Hm, I've read your fist post again and now I think I misunderstood your question. So you already have a DOS-compatible format on this HDD? With 512-byte sectors, which was done with WDFMT util? But you want to have 256 byte sectors instead?
In that case WD1007-WAH is not going to help you much because I'm pretty sure all the code, be it WDFMT or ROM extension, will be hard-coded to 512 bytes. Since this is what IBM PC DOS wants.
Using Teensy or some other device (like RPi with 5V level shifter) would work, or at the very least you would be able to issue the bytes per sector command and see what the result it, is it supported or not. But that alone doesn't really help you unless you have, or build it yourself, a controller capable of working with ESDI drives. The HDD will format the track and put in sector headers on it (assuming the command works) but that's it. You now need hardware to read and write the sectors, and that is timing critical like in MFM/RLL mode, and you need to have some sort of CRC or ECC at the end of the sector to be able to at least verify the data - or repair it. Otherwise you'll never know if the data you read from HDD is actually correct or not. This is not tested by the HDD, it just spits out the unformatted sector bits as-is.

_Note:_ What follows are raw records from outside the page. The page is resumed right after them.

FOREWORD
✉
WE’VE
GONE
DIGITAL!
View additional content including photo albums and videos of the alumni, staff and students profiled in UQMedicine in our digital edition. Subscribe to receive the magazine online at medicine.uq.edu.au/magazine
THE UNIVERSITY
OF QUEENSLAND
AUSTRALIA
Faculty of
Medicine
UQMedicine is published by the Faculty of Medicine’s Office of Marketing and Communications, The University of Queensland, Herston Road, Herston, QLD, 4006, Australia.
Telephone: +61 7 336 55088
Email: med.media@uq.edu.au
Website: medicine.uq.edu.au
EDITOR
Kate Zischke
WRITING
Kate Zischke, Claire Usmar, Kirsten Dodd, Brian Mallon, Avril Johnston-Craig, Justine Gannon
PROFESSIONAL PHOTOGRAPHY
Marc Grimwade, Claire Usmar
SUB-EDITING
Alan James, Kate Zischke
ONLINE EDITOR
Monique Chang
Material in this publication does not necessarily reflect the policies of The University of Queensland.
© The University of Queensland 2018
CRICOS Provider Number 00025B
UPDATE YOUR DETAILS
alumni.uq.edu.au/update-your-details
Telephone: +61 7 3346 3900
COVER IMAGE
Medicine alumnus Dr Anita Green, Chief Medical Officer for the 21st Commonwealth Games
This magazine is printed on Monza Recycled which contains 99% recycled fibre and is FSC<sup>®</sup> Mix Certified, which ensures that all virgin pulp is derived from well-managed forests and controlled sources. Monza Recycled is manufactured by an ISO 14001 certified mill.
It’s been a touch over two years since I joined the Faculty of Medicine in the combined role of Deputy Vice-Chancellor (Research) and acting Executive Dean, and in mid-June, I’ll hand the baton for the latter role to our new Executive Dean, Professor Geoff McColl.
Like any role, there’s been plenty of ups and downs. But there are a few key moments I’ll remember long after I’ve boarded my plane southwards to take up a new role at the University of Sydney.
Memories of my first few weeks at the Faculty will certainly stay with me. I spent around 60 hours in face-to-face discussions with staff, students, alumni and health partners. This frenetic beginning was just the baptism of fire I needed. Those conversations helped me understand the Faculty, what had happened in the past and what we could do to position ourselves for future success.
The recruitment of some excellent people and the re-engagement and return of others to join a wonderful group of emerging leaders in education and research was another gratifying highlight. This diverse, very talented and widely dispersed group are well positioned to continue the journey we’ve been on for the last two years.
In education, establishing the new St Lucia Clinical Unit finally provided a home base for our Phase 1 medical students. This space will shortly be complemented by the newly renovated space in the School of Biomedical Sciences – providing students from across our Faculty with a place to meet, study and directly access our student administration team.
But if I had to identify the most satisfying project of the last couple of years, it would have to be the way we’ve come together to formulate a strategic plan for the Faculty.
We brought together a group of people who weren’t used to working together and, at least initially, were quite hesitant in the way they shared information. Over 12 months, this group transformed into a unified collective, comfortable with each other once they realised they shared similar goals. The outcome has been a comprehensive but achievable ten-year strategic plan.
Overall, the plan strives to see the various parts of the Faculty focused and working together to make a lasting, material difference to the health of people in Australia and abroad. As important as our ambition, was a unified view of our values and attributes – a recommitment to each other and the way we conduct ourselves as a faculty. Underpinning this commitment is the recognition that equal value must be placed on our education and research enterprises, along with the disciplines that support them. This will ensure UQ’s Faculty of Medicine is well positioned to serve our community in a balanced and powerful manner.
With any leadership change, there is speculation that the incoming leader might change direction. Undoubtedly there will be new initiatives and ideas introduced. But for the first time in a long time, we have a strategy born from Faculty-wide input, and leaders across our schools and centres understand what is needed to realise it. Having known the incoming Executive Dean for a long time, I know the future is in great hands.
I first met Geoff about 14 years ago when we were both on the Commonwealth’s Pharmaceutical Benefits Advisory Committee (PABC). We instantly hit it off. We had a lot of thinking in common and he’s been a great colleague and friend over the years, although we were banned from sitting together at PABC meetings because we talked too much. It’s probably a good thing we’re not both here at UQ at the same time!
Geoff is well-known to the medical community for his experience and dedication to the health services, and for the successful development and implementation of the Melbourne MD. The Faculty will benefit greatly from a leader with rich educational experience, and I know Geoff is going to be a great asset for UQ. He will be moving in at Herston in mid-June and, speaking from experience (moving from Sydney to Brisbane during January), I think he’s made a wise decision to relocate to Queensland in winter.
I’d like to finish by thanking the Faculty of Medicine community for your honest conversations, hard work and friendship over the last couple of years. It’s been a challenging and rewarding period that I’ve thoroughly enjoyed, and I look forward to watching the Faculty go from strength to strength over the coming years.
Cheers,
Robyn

I don't know what particular controller chip the WD1007-WAH uses. Perhaps it's well documented? Then you could write some code on PC rather than use your own hardware like Teensy, and that would actually let you LLF, read and write the HDD - if the chip itself supports sector sizes other than 512 bytes, which it might. You don't have to wory about read/write timings, you just select if you want 4 or 7 bytes ECC and add 256 to it, and you have your minimal unformatted sector size.

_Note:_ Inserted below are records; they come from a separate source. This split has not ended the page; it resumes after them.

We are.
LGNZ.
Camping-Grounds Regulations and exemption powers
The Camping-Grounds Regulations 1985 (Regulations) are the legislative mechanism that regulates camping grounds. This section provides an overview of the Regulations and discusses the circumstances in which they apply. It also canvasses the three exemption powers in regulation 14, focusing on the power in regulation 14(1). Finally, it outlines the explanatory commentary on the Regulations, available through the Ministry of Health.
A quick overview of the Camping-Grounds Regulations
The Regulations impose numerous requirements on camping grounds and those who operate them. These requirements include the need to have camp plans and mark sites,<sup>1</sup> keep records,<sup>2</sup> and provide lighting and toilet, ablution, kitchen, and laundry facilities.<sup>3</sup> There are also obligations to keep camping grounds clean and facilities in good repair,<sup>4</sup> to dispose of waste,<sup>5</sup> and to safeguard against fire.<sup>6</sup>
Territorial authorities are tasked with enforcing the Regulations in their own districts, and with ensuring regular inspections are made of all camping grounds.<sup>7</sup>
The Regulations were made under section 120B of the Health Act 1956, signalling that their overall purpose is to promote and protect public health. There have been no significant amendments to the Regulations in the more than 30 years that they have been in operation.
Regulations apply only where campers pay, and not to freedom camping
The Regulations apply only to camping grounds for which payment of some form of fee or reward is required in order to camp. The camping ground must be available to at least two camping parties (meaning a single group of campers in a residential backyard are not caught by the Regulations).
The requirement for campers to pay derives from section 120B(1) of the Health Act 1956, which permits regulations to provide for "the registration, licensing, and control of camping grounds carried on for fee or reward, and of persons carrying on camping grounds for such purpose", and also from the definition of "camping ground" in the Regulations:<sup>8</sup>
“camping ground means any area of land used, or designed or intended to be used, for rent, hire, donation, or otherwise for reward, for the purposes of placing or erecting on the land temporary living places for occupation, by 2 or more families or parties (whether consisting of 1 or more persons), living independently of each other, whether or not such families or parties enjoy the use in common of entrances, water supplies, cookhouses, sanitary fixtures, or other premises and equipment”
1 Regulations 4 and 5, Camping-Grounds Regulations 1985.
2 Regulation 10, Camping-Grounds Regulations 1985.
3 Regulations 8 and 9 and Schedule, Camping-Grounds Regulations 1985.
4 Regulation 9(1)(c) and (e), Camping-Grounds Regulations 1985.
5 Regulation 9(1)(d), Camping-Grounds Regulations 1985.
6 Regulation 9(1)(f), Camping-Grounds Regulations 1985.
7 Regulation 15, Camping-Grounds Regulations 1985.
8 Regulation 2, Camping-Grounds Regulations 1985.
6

EDIT: Forgot the sector data markers, and headers. So actually you'll need quite a lot more than 256 bytes plus ECC. Simple query or command issue can be done with software and basic HW like Teensy but proper read/write would need PLD/FPGA or preferably a dedicated ASIC.
Keep in mind that each controller chip does things differently. If you LLF it with WD chip it will not work with other ones. Some chips might have CRC and ECC. Different polynomials. Maybe even different bit order. That's basically the same problem as with MFM/RLL.
One last idea, the ESDI uses bit clock. If you were to try an build your own controller hardware then, if the HDD doesn't support shorter sectors, you have 2 choices:
- Use 512 byte sectors but only store 256 bytes in them. The rest is unused. Tons of wasted platter space but it will work.
- Use bit doubling, store same bit 2 times. Again you loose half of the HDD space but get longer bit pulses on read, which would be easier to work with.
I never did any low-level work on ESDI (I have some experience with MFM and RLL). I'm not even sure how to work with the optional SECTOR/BYTE signals. I hope there is a jumper on the HDD to configure if for one or the other? Because for your own hardware you'd want it set to SECTOR output. BYTE clock is kinda useless in this scenario.